И это, кажется, написано о сегодняшнем дне. Или нет: скорее о завтрашнем.
[1] См., напр.: Гликман И. Д. Мейерхольд и музыкальный театр. Л.: Советский композитор, 1989. С. 351.
[2] Цит. по: Гликман И. Д. Указ. соч. С. 97.
[3] Мейерхольд В. Э. Статьи, письма, речи, беседы / Комм. А. В. Февральского. В 2 ч. М.: Искусство, 1968. Ч. 1. (1891–1917). С. 144.
[4] Федянина О., Конаев С. Театр, которого не было // Коммерсантъ Weekend. 2019. 1 ноября. С. 23.
[5] См. подробнее, в частности: Вишневецкий И. Г. Сергей Прокофьев. Документальное повествование в трех кн. М.: Молодая гвардия, 2009. С. 130–140; Петрова А. Прокофьев в Мариинском. Начало. URL: https: www. mariinsky. ru/about/exhibitions/prokofiev125/1916
[6] Прокофьев С. С. Прокофьев о Прокофьеве. Статьи и интервью / Сост., ред. и комм. В. П. Варунца. М.: Советский композитор, 1991. С. 282.

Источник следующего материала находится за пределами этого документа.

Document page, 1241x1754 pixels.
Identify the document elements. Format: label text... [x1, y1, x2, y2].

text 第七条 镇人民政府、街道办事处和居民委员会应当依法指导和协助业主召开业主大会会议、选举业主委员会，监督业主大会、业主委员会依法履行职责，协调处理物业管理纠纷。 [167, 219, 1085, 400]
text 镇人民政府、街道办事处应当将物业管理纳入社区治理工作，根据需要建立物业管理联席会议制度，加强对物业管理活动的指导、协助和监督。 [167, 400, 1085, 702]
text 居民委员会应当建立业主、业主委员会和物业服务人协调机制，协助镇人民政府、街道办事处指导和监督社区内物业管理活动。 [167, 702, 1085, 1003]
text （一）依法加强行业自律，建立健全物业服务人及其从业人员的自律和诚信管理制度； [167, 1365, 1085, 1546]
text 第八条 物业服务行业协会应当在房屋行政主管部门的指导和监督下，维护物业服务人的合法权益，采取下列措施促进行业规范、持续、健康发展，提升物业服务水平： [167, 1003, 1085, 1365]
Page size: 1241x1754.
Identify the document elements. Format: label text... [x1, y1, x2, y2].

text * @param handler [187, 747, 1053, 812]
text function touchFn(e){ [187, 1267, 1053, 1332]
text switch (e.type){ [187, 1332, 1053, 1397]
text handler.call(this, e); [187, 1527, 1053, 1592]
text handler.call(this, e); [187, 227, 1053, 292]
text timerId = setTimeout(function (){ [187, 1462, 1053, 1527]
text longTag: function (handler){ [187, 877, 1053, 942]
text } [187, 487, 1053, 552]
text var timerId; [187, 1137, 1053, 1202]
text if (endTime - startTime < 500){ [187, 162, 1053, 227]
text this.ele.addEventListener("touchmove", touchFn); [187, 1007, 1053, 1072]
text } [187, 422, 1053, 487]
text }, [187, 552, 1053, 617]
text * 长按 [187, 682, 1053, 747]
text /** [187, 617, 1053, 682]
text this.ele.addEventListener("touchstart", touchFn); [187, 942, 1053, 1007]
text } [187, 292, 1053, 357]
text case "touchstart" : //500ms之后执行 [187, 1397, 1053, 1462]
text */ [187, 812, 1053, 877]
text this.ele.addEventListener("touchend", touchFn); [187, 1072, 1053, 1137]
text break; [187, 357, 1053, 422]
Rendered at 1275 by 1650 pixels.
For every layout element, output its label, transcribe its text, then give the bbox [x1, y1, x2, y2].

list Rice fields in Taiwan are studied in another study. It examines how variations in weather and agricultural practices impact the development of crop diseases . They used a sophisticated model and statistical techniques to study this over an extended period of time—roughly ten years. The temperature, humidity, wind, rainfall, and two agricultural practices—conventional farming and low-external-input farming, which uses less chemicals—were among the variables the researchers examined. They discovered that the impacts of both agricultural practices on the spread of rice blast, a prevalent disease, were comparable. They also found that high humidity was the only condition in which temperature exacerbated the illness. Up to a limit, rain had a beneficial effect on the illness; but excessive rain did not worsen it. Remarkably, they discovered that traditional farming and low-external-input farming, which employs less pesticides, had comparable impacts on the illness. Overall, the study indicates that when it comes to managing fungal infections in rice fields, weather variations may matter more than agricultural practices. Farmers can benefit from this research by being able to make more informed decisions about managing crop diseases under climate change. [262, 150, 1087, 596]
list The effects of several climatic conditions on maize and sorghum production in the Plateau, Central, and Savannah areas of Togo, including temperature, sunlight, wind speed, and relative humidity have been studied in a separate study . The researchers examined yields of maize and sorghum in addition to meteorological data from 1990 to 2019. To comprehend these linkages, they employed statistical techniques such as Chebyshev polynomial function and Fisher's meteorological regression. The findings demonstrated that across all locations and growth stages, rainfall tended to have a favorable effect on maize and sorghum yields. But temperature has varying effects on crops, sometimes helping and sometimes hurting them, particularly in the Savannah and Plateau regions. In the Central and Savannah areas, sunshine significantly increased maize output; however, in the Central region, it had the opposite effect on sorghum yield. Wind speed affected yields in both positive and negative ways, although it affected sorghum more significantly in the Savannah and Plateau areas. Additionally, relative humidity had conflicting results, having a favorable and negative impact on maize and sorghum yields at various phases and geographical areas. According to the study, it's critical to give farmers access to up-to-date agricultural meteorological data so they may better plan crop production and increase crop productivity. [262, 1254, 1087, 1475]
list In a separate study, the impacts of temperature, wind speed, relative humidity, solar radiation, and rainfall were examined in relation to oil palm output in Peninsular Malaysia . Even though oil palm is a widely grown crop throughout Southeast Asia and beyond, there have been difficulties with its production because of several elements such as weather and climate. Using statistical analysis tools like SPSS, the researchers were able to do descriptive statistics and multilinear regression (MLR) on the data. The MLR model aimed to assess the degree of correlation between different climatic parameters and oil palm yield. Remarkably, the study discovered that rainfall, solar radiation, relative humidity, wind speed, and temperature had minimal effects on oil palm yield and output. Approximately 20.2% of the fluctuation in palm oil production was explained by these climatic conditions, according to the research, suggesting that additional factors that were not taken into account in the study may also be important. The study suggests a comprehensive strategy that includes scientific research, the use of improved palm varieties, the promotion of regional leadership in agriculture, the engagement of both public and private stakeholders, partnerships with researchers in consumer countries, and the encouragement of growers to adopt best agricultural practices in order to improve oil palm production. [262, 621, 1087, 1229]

[7] Подробнее см.: Учитель К. А. «Новости дня»: Малегот и Хиндемит — несостоявшееся сотрудничество // Музыкальная академия. 2008. N2. С. 38–50.
[8] Титова Г. В. Мейерхольд и художник // Мейерхольд: К истории творческого метода: Публикации. Статьи. СПб.: КультИнформПресс, 1998. С. 87.
[9] Золотницкий Д. И. Будни и праздники театрального Октября. Л.: Искусство, 1978. С. 225.
[10] Цит. по: Февральский А. В. Пути к синтезу: Мейерхольд и кино. М.: Искусство, 1978. С. 116–117.
[11] Мейерхольд: К истории творческого метода: Публикации. Статьи. СПб.: КультИнформ Пресс, 1998. С. 65.